Given records:

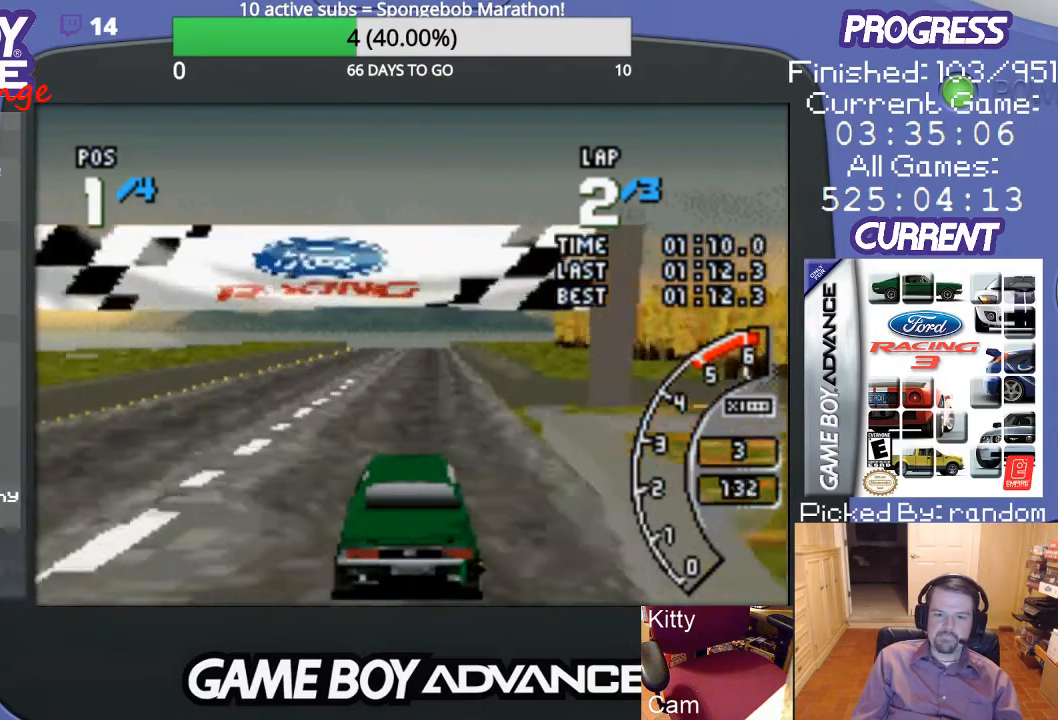
{"buttons": ["A"], "events": []}
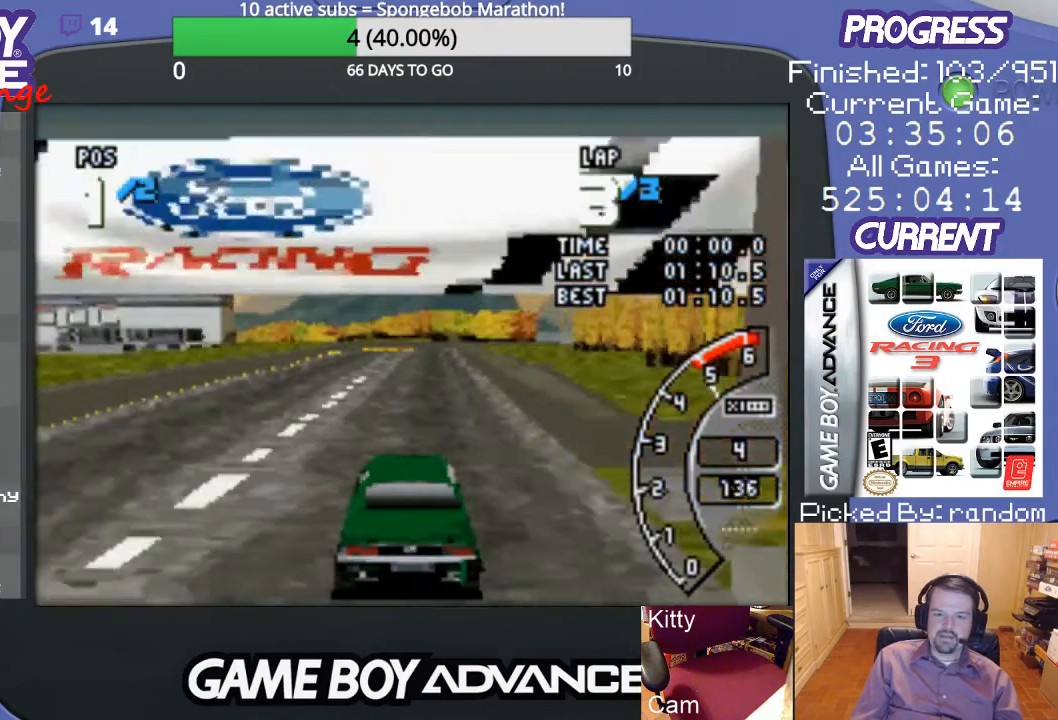
{"buttons": ["A"], "events": []}
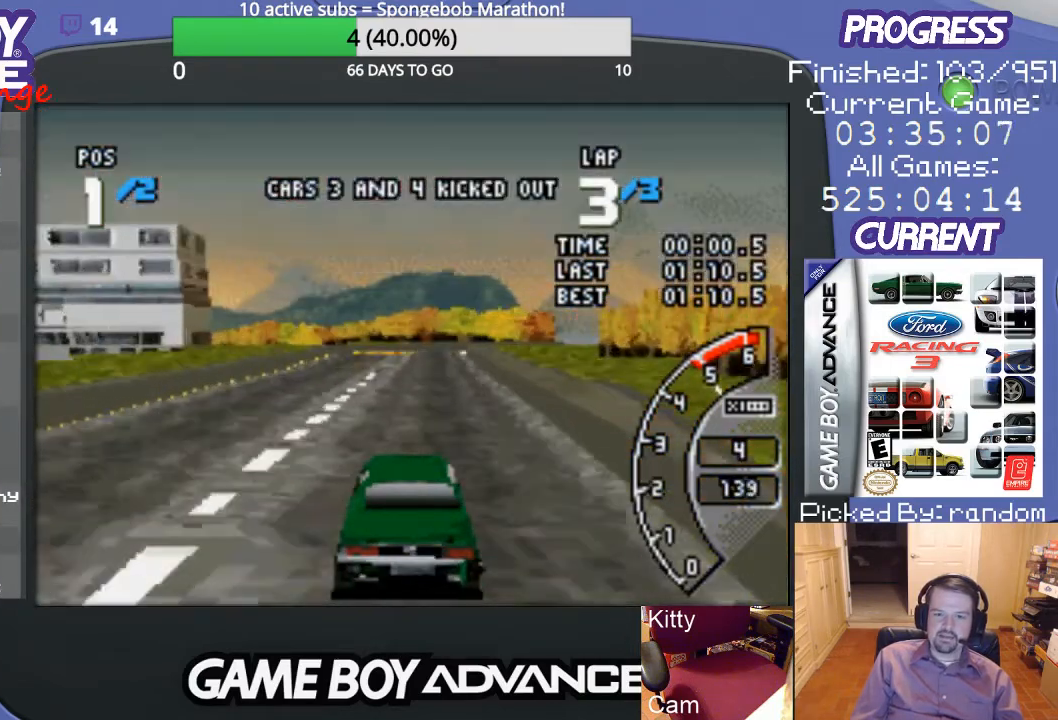
{"buttons": ["A"], "events": []}
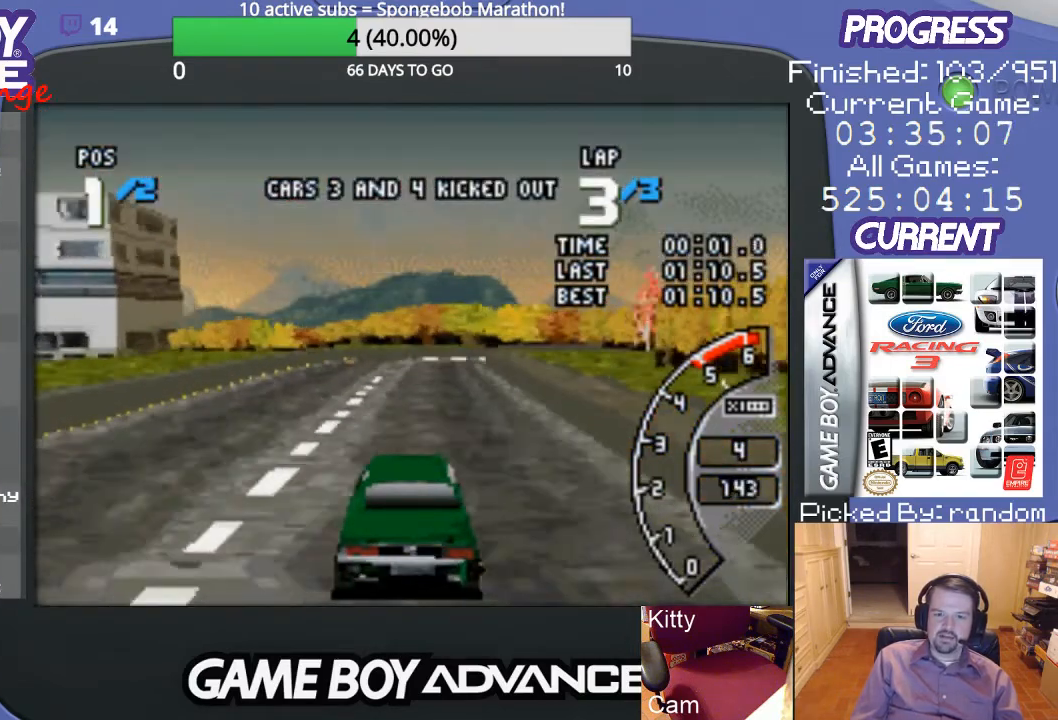
{"buttons": ["A"], "events": []}
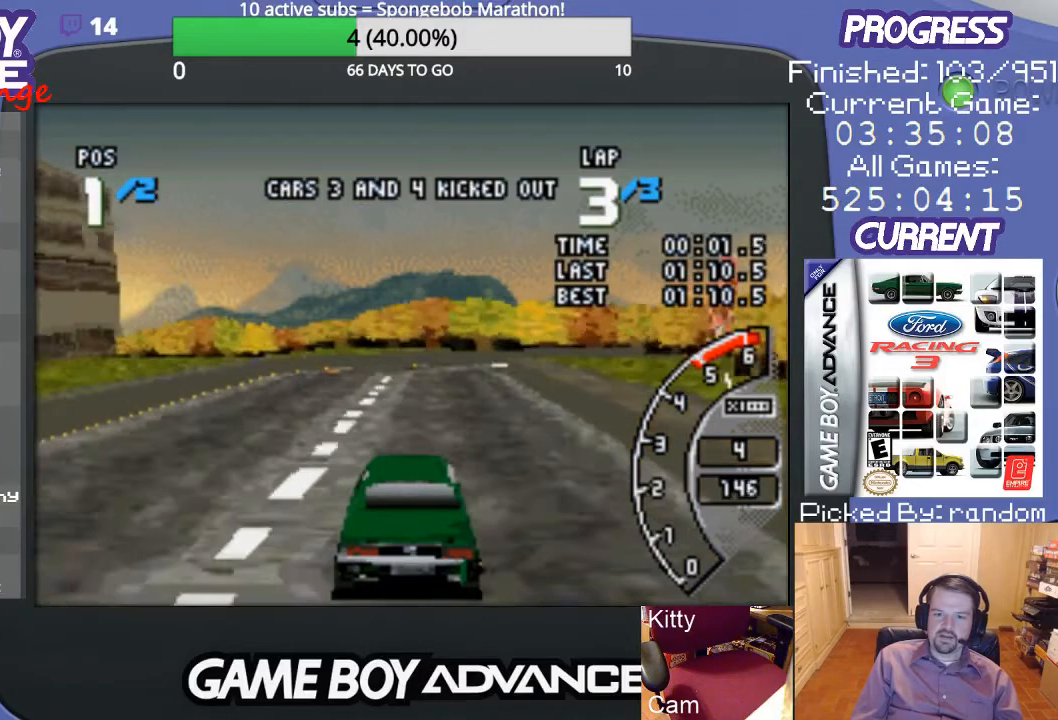
{"buttons": ["B", "DPAD_RIGHT"], "events": [[233, "DPAD_RIGHT", "down"], [367, "A", "up"], [500, "B", "down"]]}
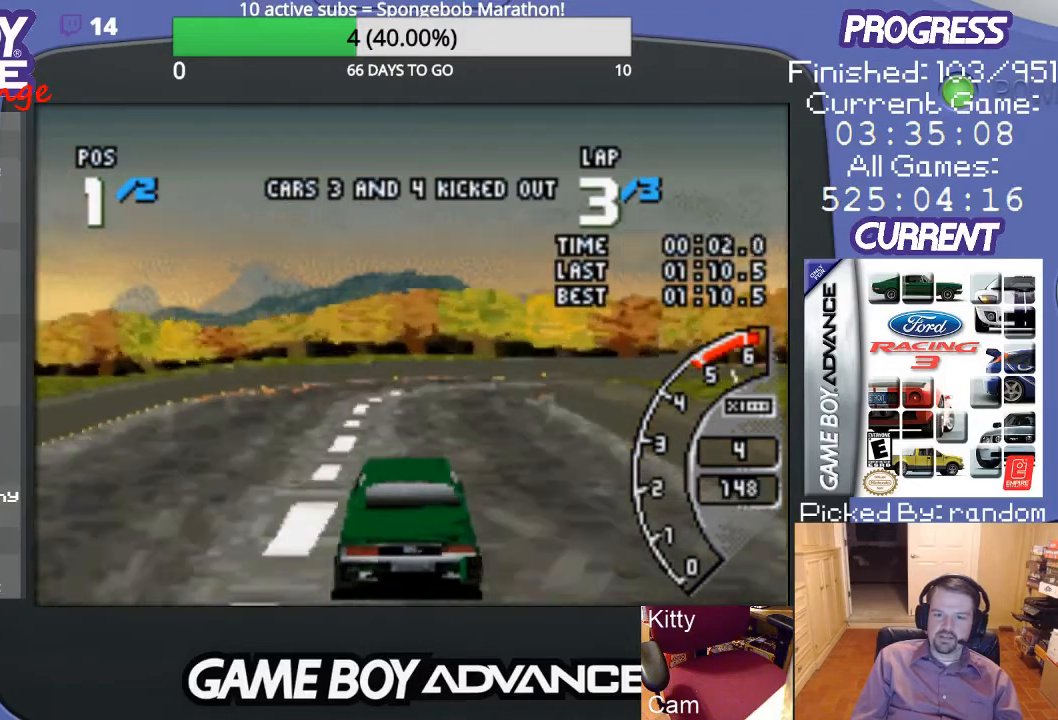
{"buttons": ["A", "DPAD_RIGHT"], "events": [[300, "B", "up"], [400, "A", "down"]]}
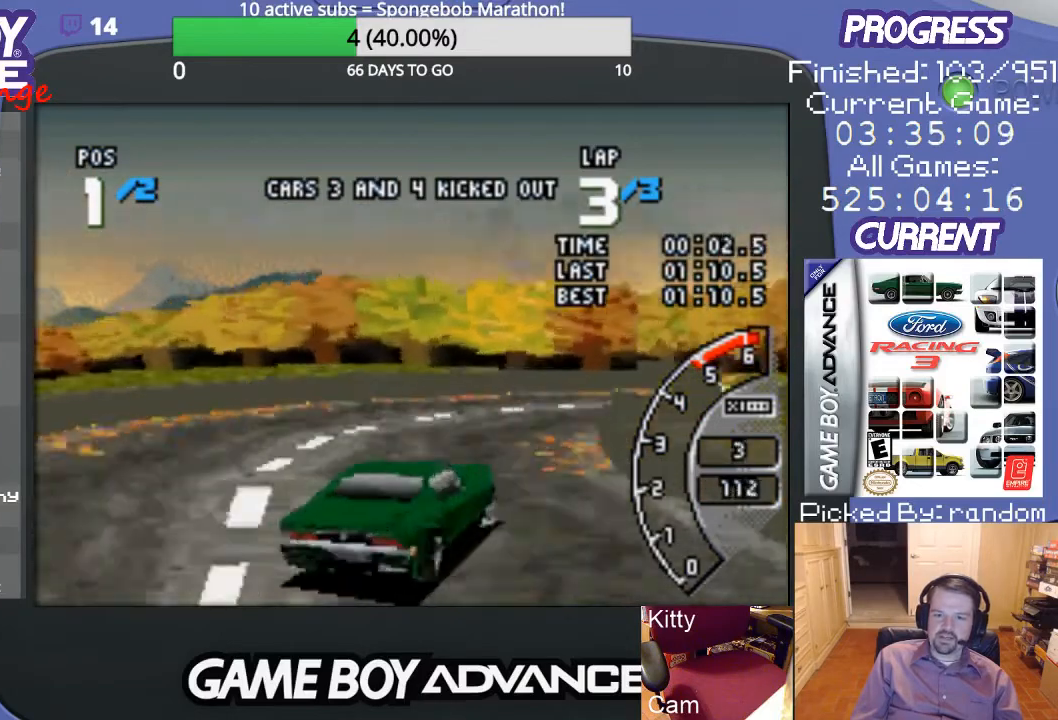
{"buttons": ["A", "DPAD_RIGHT"], "events": [[233, "DPAD_UP", "down"], [367, "DPAD_UP", "up"]]}
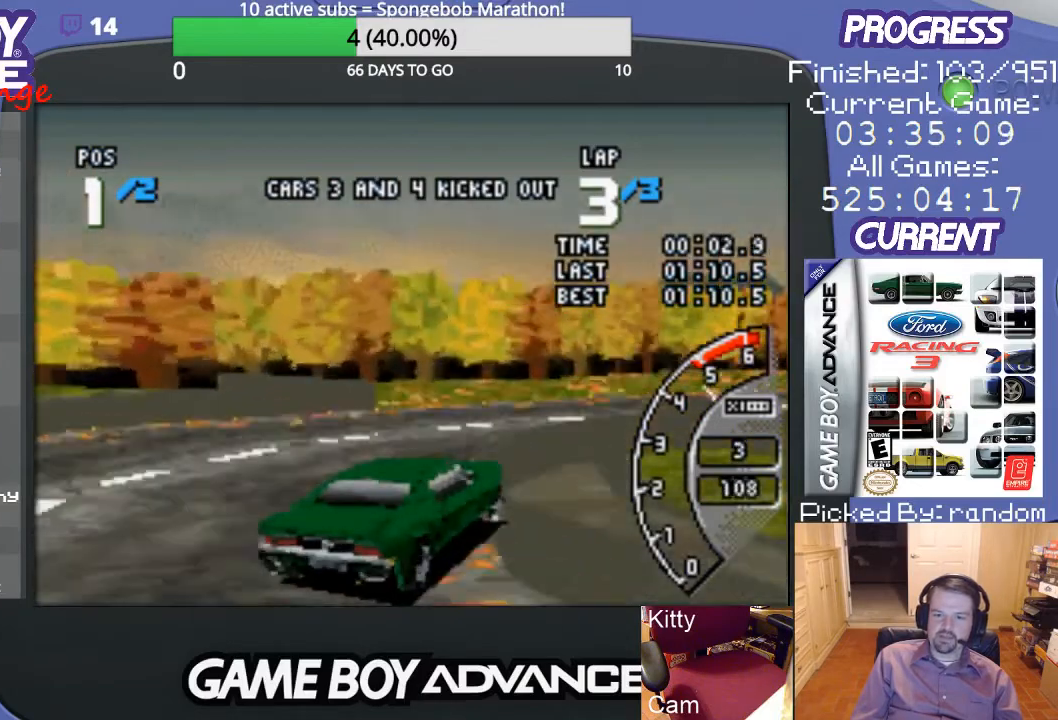
{"buttons": ["A", "DPAD_RIGHT"], "events": [[67, "DPAD_RIGHT", "up"], [133, "DPAD_RIGHT", "down"]]}
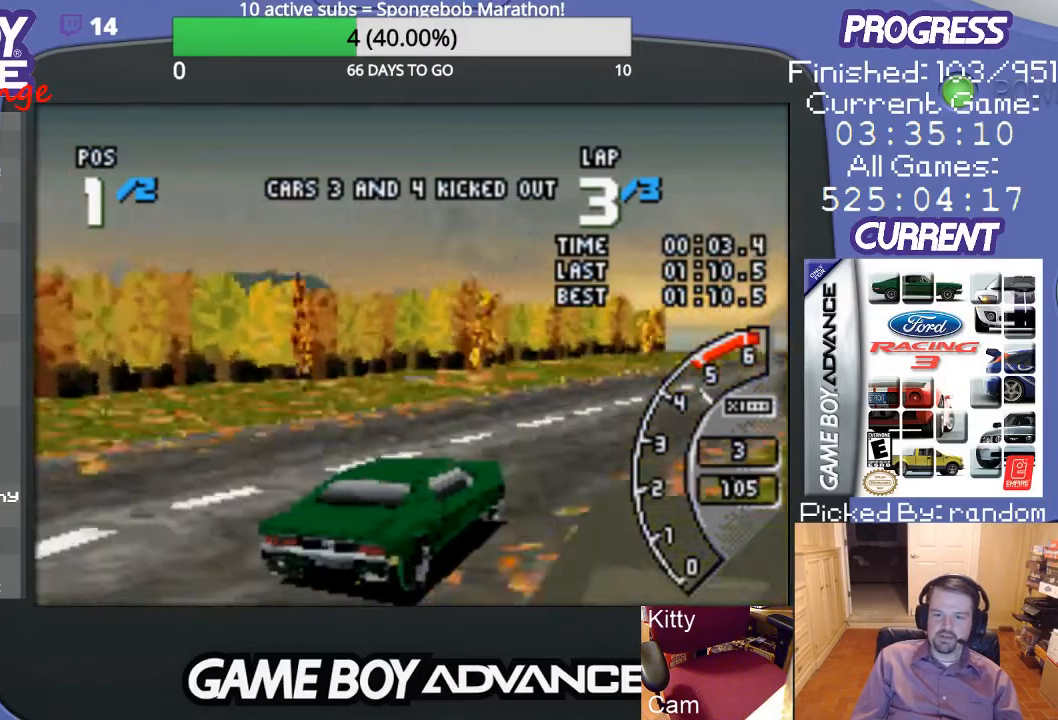
{"buttons": ["A", "DPAD_LEFT"], "events": [[133, "DPAD_RIGHT", "up"], [300, "DPAD_LEFT", "down"]]}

Aim of the task: Every last line above must be reproduced as written, and no pictures belong in the copy.

Solution to the problem:
{"buttons": ["A"], "events": []}
{"buttons": ["A"], "events": []}
{"buttons": ["A"], "events": []}
{"buttons": ["A"], "events": []}
{"buttons": ["B", "DPAD_RIGHT"], "events": [[233, "DPAD_RIGHT", "down"], [367, "A", "up"], [500, "B", "down"]]}
{"buttons": ["A", "DPAD_RIGHT"], "events": [[300, "B", "up"], [400, "A", "down"]]}
{"buttons": ["A", "DPAD_RIGHT"], "events": [[233, "DPAD_UP", "down"], [367, "DPAD_UP", "up"]]}
{"buttons": ["A", "DPAD_RIGHT"], "events": [[67, "DPAD_RIGHT", "up"], [133, "DPAD_RIGHT", "down"]]}
{"buttons": ["A", "DPAD_LEFT"], "events": [[133, "DPAD_RIGHT", "up"], [300, "DPAD_LEFT", "down"]]}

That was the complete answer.